● Assignment
Looking at the entries underneath, work out how many lines contain "points". Write only that number.

○ ○ ○ ○ ○ ○ ○

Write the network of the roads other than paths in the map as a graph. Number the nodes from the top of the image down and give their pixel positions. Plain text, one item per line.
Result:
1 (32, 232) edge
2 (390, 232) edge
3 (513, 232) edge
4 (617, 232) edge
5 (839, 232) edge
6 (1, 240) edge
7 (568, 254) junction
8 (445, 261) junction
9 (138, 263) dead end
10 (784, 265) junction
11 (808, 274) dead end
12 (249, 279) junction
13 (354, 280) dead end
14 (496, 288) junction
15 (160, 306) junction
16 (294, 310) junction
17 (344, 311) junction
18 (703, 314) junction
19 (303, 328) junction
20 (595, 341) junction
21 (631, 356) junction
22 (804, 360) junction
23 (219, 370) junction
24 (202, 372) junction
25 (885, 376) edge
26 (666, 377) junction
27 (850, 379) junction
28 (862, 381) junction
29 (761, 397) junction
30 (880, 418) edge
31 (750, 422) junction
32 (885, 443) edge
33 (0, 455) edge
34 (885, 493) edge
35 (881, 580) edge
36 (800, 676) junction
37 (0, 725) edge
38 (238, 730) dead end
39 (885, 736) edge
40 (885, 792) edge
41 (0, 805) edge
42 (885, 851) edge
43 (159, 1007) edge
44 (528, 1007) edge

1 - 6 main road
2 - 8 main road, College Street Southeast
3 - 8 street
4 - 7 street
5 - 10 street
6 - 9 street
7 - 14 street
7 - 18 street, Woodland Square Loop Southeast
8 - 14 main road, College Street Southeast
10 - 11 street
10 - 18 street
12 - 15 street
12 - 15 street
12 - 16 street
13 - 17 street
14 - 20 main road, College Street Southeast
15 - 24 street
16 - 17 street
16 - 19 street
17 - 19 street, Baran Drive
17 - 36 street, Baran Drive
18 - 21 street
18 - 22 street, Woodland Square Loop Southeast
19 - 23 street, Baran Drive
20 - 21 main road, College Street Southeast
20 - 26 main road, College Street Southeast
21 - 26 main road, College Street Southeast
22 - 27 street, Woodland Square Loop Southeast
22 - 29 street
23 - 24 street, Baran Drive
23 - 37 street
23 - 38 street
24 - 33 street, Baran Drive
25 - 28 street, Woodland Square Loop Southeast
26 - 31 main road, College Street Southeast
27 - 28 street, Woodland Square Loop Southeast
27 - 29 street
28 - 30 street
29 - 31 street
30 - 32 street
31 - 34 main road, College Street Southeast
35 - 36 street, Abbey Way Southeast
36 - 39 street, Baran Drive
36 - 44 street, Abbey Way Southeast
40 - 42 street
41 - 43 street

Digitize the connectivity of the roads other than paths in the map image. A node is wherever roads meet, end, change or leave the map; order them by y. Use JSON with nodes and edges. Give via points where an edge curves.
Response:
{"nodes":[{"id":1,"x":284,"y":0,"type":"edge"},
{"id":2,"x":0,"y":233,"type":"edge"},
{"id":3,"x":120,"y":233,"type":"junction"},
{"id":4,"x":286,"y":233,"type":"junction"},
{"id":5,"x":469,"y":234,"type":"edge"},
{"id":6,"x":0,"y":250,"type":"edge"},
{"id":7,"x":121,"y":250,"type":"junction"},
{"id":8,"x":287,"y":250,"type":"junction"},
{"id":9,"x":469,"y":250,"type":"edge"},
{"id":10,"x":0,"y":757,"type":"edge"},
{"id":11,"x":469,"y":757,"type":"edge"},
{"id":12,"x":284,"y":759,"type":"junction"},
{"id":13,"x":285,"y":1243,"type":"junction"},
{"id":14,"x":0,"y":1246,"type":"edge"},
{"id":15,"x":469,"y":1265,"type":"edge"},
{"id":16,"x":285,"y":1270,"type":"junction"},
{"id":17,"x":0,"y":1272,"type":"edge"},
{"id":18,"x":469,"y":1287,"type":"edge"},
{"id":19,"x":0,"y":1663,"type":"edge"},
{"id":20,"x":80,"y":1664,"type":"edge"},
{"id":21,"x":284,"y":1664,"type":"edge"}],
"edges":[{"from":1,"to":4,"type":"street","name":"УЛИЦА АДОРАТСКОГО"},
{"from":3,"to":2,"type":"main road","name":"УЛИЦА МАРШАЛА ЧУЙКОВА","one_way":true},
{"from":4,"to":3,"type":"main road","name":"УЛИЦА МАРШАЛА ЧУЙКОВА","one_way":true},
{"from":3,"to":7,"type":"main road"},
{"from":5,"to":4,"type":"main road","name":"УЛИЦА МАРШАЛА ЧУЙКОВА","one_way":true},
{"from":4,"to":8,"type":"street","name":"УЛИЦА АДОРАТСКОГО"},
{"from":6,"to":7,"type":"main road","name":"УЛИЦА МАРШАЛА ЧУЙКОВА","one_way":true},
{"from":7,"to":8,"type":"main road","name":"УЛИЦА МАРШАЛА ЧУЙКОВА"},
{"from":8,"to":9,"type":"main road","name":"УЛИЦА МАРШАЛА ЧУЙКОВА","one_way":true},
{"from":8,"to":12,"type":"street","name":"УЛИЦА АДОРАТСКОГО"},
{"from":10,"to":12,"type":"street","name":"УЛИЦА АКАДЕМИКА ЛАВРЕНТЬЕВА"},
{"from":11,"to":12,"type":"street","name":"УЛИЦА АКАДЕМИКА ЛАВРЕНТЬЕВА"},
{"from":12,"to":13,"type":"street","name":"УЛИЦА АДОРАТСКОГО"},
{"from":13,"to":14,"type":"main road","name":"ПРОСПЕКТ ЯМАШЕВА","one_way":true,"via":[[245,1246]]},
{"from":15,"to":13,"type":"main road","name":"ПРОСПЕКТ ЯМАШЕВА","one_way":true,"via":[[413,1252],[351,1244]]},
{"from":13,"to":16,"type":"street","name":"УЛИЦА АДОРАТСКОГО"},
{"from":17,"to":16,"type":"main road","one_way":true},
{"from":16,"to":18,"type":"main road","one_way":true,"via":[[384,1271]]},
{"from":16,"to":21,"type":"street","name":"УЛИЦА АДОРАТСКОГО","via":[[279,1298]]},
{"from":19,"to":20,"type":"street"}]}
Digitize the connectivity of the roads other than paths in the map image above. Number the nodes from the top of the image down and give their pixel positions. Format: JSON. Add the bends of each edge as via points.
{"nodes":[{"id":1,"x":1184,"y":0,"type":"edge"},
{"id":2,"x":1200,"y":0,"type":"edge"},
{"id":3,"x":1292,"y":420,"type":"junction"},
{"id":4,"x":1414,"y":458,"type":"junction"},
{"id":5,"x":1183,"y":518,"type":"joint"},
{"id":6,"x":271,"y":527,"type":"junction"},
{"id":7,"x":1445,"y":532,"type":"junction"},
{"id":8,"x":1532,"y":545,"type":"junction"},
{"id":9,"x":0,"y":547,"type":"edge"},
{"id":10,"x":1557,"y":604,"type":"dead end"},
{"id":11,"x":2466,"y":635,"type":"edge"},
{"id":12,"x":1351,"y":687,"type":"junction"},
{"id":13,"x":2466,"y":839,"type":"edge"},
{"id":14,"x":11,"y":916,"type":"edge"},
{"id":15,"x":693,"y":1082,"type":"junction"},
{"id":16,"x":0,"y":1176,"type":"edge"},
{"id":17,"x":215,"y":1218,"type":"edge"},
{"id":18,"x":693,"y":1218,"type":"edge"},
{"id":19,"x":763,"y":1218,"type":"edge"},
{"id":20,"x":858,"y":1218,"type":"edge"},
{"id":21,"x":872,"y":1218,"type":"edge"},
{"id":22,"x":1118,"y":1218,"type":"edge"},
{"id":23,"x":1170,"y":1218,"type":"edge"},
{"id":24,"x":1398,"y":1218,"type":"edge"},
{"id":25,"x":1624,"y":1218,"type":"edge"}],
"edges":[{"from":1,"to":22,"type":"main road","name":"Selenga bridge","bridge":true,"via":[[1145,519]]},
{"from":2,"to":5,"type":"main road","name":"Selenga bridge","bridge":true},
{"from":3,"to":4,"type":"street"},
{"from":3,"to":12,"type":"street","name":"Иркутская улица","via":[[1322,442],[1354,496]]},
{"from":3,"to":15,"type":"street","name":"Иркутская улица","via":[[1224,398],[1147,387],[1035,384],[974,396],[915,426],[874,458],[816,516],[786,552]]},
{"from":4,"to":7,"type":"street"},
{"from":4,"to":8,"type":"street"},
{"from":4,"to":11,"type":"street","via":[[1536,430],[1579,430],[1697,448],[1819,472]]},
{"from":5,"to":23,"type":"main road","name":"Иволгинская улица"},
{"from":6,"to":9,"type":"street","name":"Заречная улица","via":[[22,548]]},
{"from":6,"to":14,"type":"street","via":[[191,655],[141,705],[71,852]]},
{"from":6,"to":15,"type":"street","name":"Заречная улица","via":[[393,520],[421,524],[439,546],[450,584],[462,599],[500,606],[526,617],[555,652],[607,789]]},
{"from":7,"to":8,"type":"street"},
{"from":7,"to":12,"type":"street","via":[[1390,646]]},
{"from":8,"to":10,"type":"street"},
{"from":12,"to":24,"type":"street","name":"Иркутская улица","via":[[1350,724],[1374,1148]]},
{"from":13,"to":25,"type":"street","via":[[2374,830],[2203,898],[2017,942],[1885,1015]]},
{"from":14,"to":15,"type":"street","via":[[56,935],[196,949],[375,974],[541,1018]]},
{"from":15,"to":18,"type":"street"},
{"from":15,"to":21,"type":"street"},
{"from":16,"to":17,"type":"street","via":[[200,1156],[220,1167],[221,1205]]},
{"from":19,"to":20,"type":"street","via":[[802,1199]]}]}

○ ○ ○ ○ ○ ○ ○

● Output
2